It has become accepted that Vikings found the “New World” 500 years before Christopher Columbus did. Parts of the New World they found they called Greenland, which has retained that name, and the part of North America they came into contact with they called Vinland. Many scholars did not believe that the Vikings discovered the New World until archeologists excavated possible sites mentioned in the Viking sagas and histories and discovered Viking ruins. This added proof that the Vikings were in the Americas before Columbus.
The Far Traveler is about a Viking woman, Gudrid, who was married two or three times. Two of her husbands, Karsefni Thorfinn and Thorstein Ericksson (son of Leif Ericksson), are included in the book, as are her two sons, Snorri and Thorbjorn. Some of Gudrid’s grandchildren who became bishops are mentioned in this book. In 2005, author Nancy Marie Brown joined a team of archeologists searching Viking ruins in Iceland, looking for Gudrid’s house.
Brown presents various proofs that Gudrid was a real person and that she lived in Iceland, Greenland, and Vinland. She also may have traveled on pilgrimage to Rome. These proofs involve the archeological digs in those three places, also comparing them to digs and discoveries in Norway, Sweden and Denmark. Brown also compared these findings with the historical Viking sagas, which present her story and those of other Viking heroes like Erick the Red and Leif Ericksson. These sagas were passed around orally for years before they were written down.

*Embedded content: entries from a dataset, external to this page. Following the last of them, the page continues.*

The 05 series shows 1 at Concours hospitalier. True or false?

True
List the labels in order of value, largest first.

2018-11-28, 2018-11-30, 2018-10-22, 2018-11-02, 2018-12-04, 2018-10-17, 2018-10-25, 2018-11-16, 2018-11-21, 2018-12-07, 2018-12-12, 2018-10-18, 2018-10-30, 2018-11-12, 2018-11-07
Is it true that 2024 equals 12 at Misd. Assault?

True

Some of Gudrid’s progeny were involved in preserving her story and the story of others.
Brown tells the story based on the sagas about Gudrid living in Vinland for three years and giving birth to her first son, Snorri, there. She tells that the Vikings’ first contact with the natives initially went well, but later some misunderstanding occurred and the Vikings left since they were outnumbered. She also tells of Gudrid living in Greenland and traveling a few times with her husbands in ships. She started in Iceland and ended back in Iceland a rich woman.
Brown discusses some facts of note about Viking society. Women were held as important in Viking society - they were not men’s slaves. They could own property on their own, although women did do women’s work like sewing, cooking, and keeping house. It is believed that women were instrumental in spreading Christianity among the Vikings. Brown shows that, at first, Christianity was mixed with Viking paganism, notable in graves of Vikings buried in the early days of Viking Christianity: crosses and Thor’s hammer would both show up in the same grave marker. Gudrid may have ended her days as a nun when she returned from her pilgrimage to Rome.

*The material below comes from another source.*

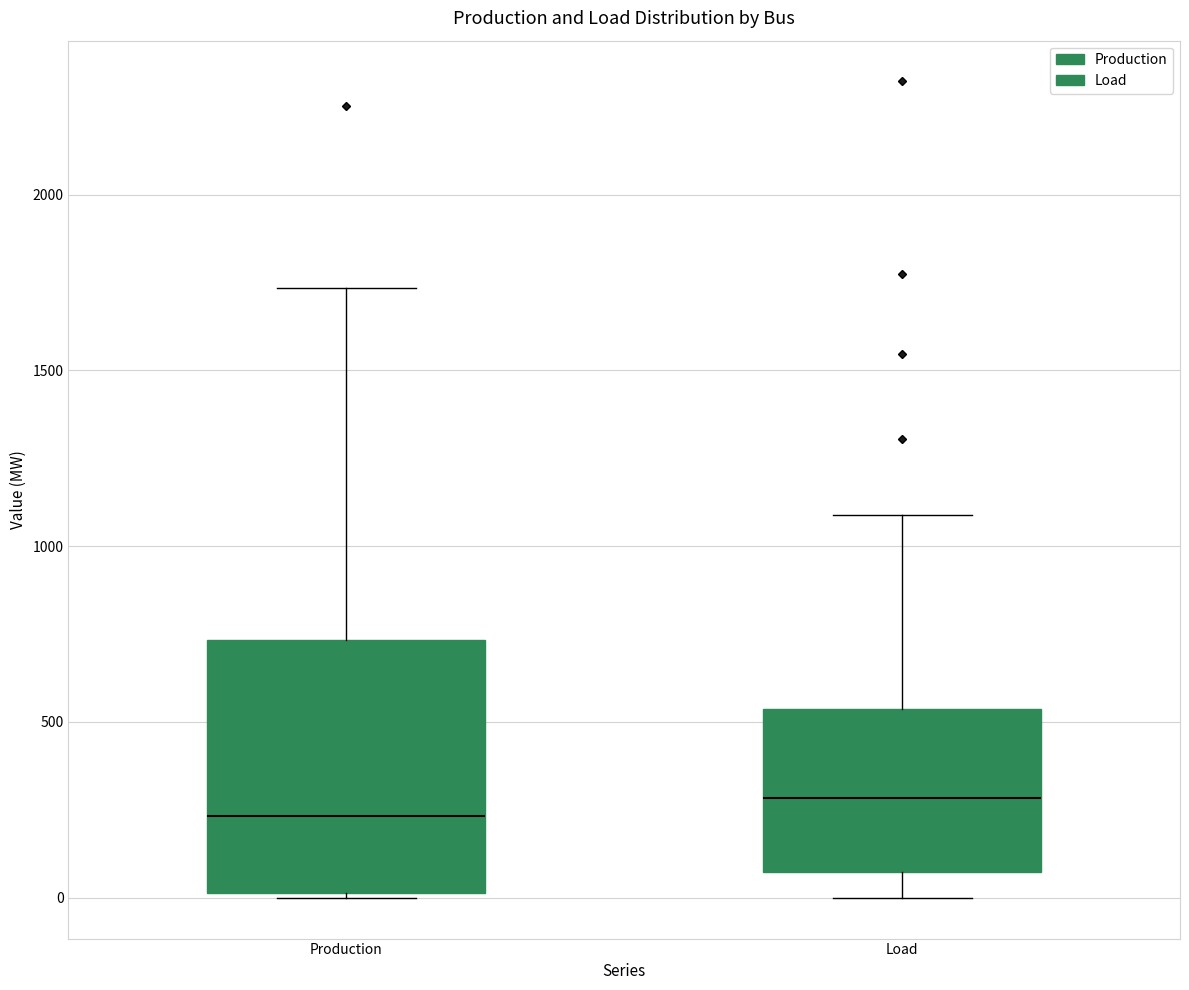

Reading left to right, transcribe this box plot: for each box, give where its median line is, the range the box spans, and where its two whiskers end, as read against the y-axis. The values are not printed on the chart, so give them approximately, as read against the axis.

Production: median 250, box 0 to 750, whiskers 0 to 1750
Load: median 300, box 50 to 550, whiskers 0 to 1100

Brown describes her personal involvement in doing archeological digging in Iceland. It is a slow, detailed job. She tells how the archeological team worked on Gudrid’s house in Iceland; this part of the book will definitely engage those interested in archeology and the excavation process.
The chapters in The Far Traveler are long and at times detailed. This book will appeal to readers interested in Vikings, women in early medieval periods, exploration, and archeology. There is a map at the front of the book, endnotes, a bibliography, and an index. The dust jacket has an image of the front or back of a Viking ship, and there is what looks like a tapestry in the background. A fascinating read about Vikings.